E’ già l’anteprima dello Scafandro Cousteau-Gagnant che sarà inventato 80 anni piu’tardi!
Di un peso totale di circa 90 kg. questo Scafandro è molto stabile, resistente e munito di un collegamento telefonico con la superficie. Dotati di un largo casco a oblò e delle scarpe di piombo i Palombari possono scendere a delle maggiori profondità ed effettuare diverse operazioni.
La grande epoca dei “Piedi pesanti” comincia.
Questo nuovo Sistema prenderà il nome di
Self-Contained Underwater Breathing Apparatus (SCUBA) ,Apparato per la Respirazione Subacquea Autocontrollato.
Si tratta dunque di un equipaggiamento comprendente una bombola d’Aria che permette all’Operatore d’essere autonomo dalla superficie. Troppo caro , difficile alla fabbricazione
e di capacità limitata il Sistema Rouquayol-Denayrouse sparisce rapidamente dalla circolazione.
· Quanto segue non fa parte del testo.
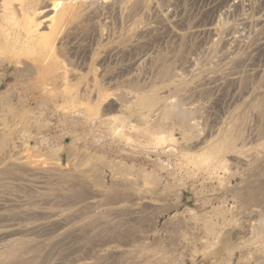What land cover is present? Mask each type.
<instances>
[{
	"label": "rangeland",
	"instance_id": "1",
	"mask_svg": "<svg viewBox=\"0 0 264 264\" xmlns=\"http://www.w3.org/2000/svg\"><path fill=\"white\" fill-rule=\"evenodd\" d=\"M64 3L0 0V264H264V0Z\"/></svg>",
	"mask_w": 264,
	"mask_h": 264
},
{
	"label": "bare ground",
	"instance_id": "2",
	"mask_svg": "<svg viewBox=\"0 0 264 264\" xmlns=\"http://www.w3.org/2000/svg\"><path fill=\"white\" fill-rule=\"evenodd\" d=\"M19 1H20V5H21V8L20 7L19 8L22 10L21 16L23 18L27 19L29 17V14H28L27 10H25V8H24L26 5V0H19ZM64 1L65 0H52V5L54 7H56L55 12L57 15H56V17H54L53 20L50 21L49 25L45 24L49 30V33H43L44 31H42L39 28V25L36 23L37 21H33L32 25H29V26L26 25V27H25L28 35L30 34L29 35L30 37H35V38L37 37L40 42H42L43 44H45L47 46L46 48H48V46L51 45V41L48 40L50 37L51 31L54 29V27L57 24H59L61 21L65 20V19H67L68 8L65 6ZM12 5H13V0H3V4H2L3 9L2 10H3V14H5V18L7 17L6 18L7 20H11V21L16 22L17 21L16 10L15 9L12 10ZM36 20H38V19H36ZM29 36H26V38ZM28 40H31V39H28ZM33 40H35V39H33ZM39 41H38V43H39ZM53 46H54V44H52V47ZM229 140H231V139H229ZM229 142H226V144ZM36 163H37L36 166H34L33 168L35 170L41 171V168L38 166V161ZM21 164L28 165V166L30 165L28 162H26V160L23 161V163H21ZM31 168H32V166H31Z\"/></svg>",
	"mask_w": 264,
	"mask_h": 264
}]
</instances>
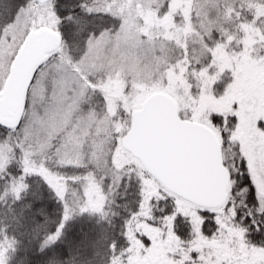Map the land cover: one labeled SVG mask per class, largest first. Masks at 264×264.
I'll return each mask as SVG.
<instances>
[{"label": "rangeland", "instance_id": "1", "mask_svg": "<svg viewBox=\"0 0 264 264\" xmlns=\"http://www.w3.org/2000/svg\"><path fill=\"white\" fill-rule=\"evenodd\" d=\"M83 9L119 25L78 44L61 39L36 73L20 124L0 131V176L13 162L21 170L4 198L18 197L25 178L40 175L72 219L88 209L105 213L135 186L143 217L131 216L117 264H264V247L240 241L245 230L235 223L246 187L231 193V181L224 205L204 208L167 189L121 141L155 94L172 98L184 120L215 133L216 120H231L228 134H216L224 165L232 174L243 162L251 169L246 179L264 211V0H95ZM41 29L61 34L53 0H31L5 29L0 92L26 37ZM67 167L78 175L62 176L58 170ZM165 200L172 212L151 216ZM178 210L192 233L184 243L175 242L171 221Z\"/></svg>", "mask_w": 264, "mask_h": 264}, {"label": "trees", "instance_id": "2", "mask_svg": "<svg viewBox=\"0 0 264 264\" xmlns=\"http://www.w3.org/2000/svg\"><path fill=\"white\" fill-rule=\"evenodd\" d=\"M30 1L0 0V4L11 6L10 12L0 13V40L5 29L14 22L18 12ZM92 1L95 0H53L54 14L59 20L60 37L68 44L72 40L78 44L83 39L119 25L117 20L106 14L86 13L83 5ZM216 121L219 127L217 131L222 136L228 134L229 129L234 127L231 120L222 123ZM8 130L13 129L0 127V131ZM139 162L144 166L141 161ZM144 169L149 173L145 166ZM58 171L62 176L79 173L78 170L68 167ZM20 174V167L13 162L0 176V251L4 264H117L118 257L128 246L127 232L134 220L131 216L141 207V202H137L141 200L138 188L135 186L125 188L120 194L124 196L123 201L113 202L105 213L88 209L72 219H67L56 189L43 176L32 174L26 177V189L18 197L4 198L10 184ZM247 176L246 169L241 166L235 174L231 173V181H234L231 193H237L244 187L247 189L245 204L240 205L236 211L235 223L245 230L247 243L263 248L264 239L256 236L248 217L255 216L256 220H260L259 213L264 211L259 209L253 186L246 179ZM240 177L245 180L241 181ZM154 200L151 199L150 203ZM158 208L162 210L152 211L151 216L154 218L167 216L172 212V202L168 200L161 203ZM138 215L142 218L143 212L139 211ZM148 219L152 221L150 216ZM171 221L178 230V222L185 220L175 218L173 215ZM210 223L206 222L203 226L207 235L214 229ZM181 230L189 231L190 225ZM48 237L54 239L51 244L46 245Z\"/></svg>", "mask_w": 264, "mask_h": 264}, {"label": "water", "instance_id": "3", "mask_svg": "<svg viewBox=\"0 0 264 264\" xmlns=\"http://www.w3.org/2000/svg\"><path fill=\"white\" fill-rule=\"evenodd\" d=\"M60 43V35L49 29L28 34L0 92V127L20 124L37 70ZM121 141L169 190L203 206L225 202L231 175L222 165L215 134L204 125L183 120L170 97H149Z\"/></svg>", "mask_w": 264, "mask_h": 264}, {"label": "flooded vegetation", "instance_id": "4", "mask_svg": "<svg viewBox=\"0 0 264 264\" xmlns=\"http://www.w3.org/2000/svg\"><path fill=\"white\" fill-rule=\"evenodd\" d=\"M215 133V132H214ZM215 134H218V132H216ZM218 138V137H217ZM219 143H220V148H221V153H222V163H223V166L225 167V165H224V156H225V153H224V149L223 148H225L224 147V145H223V143H221L220 141H219ZM244 163V162H243ZM243 163L242 164H239L240 166H241V168H245L244 167V165H243ZM226 168V167H225ZM227 169V168H226ZM229 169V168H228ZM229 171V170H228ZM251 171V169L249 168V167H247V172H250ZM229 173L231 174V172L229 171ZM197 205V204H196ZM199 206H201V205H199ZM222 206V205H221ZM221 206H217V207H207V206H202V207H204V208H219V207H221ZM180 210H178L176 213H175V218H181L182 220H185V218H184V215H181L180 213ZM187 222H186V220L185 221H183V222H178V224H177V227H178V235L177 236H175V242L176 243H184V239L186 238V239H189L190 238V236H191V231H188V230H181V229H185L186 227H187ZM241 228V227H240ZM211 234H212V232H210ZM180 235V236H179ZM181 238L183 239V240H181ZM185 239V240H186ZM240 241H242L243 243H245L247 240H246V238H245V234L241 237V240ZM247 243V242H246ZM247 244H249V243H247ZM250 245V244H249ZM254 247H256V246H254Z\"/></svg>", "mask_w": 264, "mask_h": 264}, {"label": "snow or ice", "instance_id": "5", "mask_svg": "<svg viewBox=\"0 0 264 264\" xmlns=\"http://www.w3.org/2000/svg\"><path fill=\"white\" fill-rule=\"evenodd\" d=\"M11 11V6L8 4H0V13H8ZM261 219L256 220L255 216H250L251 227L255 231L256 236L264 239V212L259 213Z\"/></svg>", "mask_w": 264, "mask_h": 264}]
</instances>
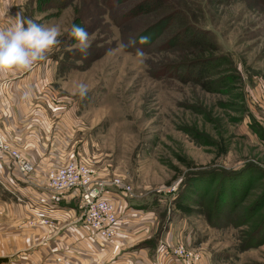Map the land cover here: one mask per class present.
<instances>
[{
	"label": "rangeland",
	"instance_id": "obj_1",
	"mask_svg": "<svg viewBox=\"0 0 264 264\" xmlns=\"http://www.w3.org/2000/svg\"><path fill=\"white\" fill-rule=\"evenodd\" d=\"M66 1L21 8L60 27V44L32 69L50 77L38 103L68 113V145L94 179L119 175L130 204L155 211L140 246L163 238L201 264H264V0H164L137 16L141 0ZM73 24L90 34L87 58L67 51ZM149 28L151 42L123 47Z\"/></svg>",
	"mask_w": 264,
	"mask_h": 264
},
{
	"label": "crops",
	"instance_id": "obj_2",
	"mask_svg": "<svg viewBox=\"0 0 264 264\" xmlns=\"http://www.w3.org/2000/svg\"><path fill=\"white\" fill-rule=\"evenodd\" d=\"M23 1L0 0V28L14 23ZM49 78L38 69L0 78V133L36 166L23 178L7 171L9 162L0 155V264H50L62 253L77 264H185L164 254L163 238L156 245L140 246L151 236L157 217L148 206L131 205L126 195L114 194L119 234L113 239H102L85 224L70 223L77 199H55L45 187L48 169L79 156L76 141L68 145L73 132L68 113L55 116L49 100L38 103L48 92ZM43 216L50 225L40 222Z\"/></svg>",
	"mask_w": 264,
	"mask_h": 264
},
{
	"label": "built area",
	"instance_id": "obj_3",
	"mask_svg": "<svg viewBox=\"0 0 264 264\" xmlns=\"http://www.w3.org/2000/svg\"><path fill=\"white\" fill-rule=\"evenodd\" d=\"M37 63H35L32 70ZM26 70V71H29ZM0 155L9 165L4 168L12 174L25 178L33 173L36 166L27 160L16 148L5 141L0 133ZM95 170L92 162L82 157H71L46 172L45 187L52 192L55 199L71 201L77 199L75 216L72 225L85 224L104 240H110L119 234V211L114 194L132 195L131 186L119 175L110 179H94ZM175 187H168L165 192L171 193ZM41 223L50 225L46 217ZM164 254L172 259H181L185 264H201V256L182 243L164 244ZM50 264H77L72 258L55 254Z\"/></svg>",
	"mask_w": 264,
	"mask_h": 264
},
{
	"label": "clouds",
	"instance_id": "obj_4",
	"mask_svg": "<svg viewBox=\"0 0 264 264\" xmlns=\"http://www.w3.org/2000/svg\"><path fill=\"white\" fill-rule=\"evenodd\" d=\"M60 27L53 25L45 27L31 18H24L17 13L14 23L7 28H0V78L10 74L23 72L46 59L48 53L58 44L60 40ZM70 39L75 43L67 46L68 52L78 51L84 58H87L89 49L90 34L85 27L73 24L69 32ZM139 44H147L149 38L139 37ZM137 39L130 36L123 47H135ZM136 55L143 57V49L136 48ZM80 64L81 61H76ZM88 86L84 83L78 85L76 94L83 100L88 96Z\"/></svg>",
	"mask_w": 264,
	"mask_h": 264
},
{
	"label": "trees",
	"instance_id": "obj_5",
	"mask_svg": "<svg viewBox=\"0 0 264 264\" xmlns=\"http://www.w3.org/2000/svg\"><path fill=\"white\" fill-rule=\"evenodd\" d=\"M53 1L56 2L57 7H63L67 4L66 0H53ZM163 4H164V0H141L140 2H138L137 4H135L132 7V9L129 11V16H137V15L142 14V13H149V12L155 11V10L161 8L163 6ZM167 19H168V17H164L161 20H159V22H162L161 24H164V26H165V24H166L165 22ZM159 22L156 24L158 25ZM152 34H153L152 30H151V28H149V29L145 30L144 32H142V34H140L139 37L146 36L149 38V42H151L155 38V37H152ZM139 37H138L137 41H139ZM138 44H139V42H138ZM175 206H176V208H179V209L184 210V211L189 210V207H187V205L182 204L181 201H176Z\"/></svg>",
	"mask_w": 264,
	"mask_h": 264
}]
</instances>
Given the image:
Nel 1878, Henry Fleuss, un Ufficiale di Marina, sviluppa un sistema a circuito chiuso utilizzante l’Ossigeno.
E’ composto di una maschera in caucciù stagna ed un sacco comunicante con una bombola di rame riempita d’Ossigeno.
Il suo Sistema fu in seguito utilizzato per salvare dei minatori prigionieri nelle loro mine a causa d’inondazioni.


Nel frattempo i Cassoni fanno progressi grazie a delle pompe si riesce anche a togliere l’acqua infiltratasi.
Però giacché gli uomini possono restare dentro di essi piu’ a lungo, il ” mal dei Cassoni” fa di piu’ in piu’ di vittime.
Nel 1878 un fisiologo francese, Paul Bert, si interessa al fenomeno e ne spiegherà le cause.
Paul Bert descrisse il ruolo tossico dell’Ossigeno puro di là da una certa durata e degli effetti dell’Aria respirata per troppo tempo sotto pressione. Descrisse anche il ruolo dell’Azoto nel sangue e nei tessuti degli Operatori Subacquei ed i suoi effetti nefasti durante la risalita.
Suggerisce quindi agli Operatori di raggiungere piu’ lentamente la Superficie e che essi siano ricompressi in Cassoni all’Ossigeno puro per periodi limitati.
Malgrado queste misure gli incidenti restano numerosi.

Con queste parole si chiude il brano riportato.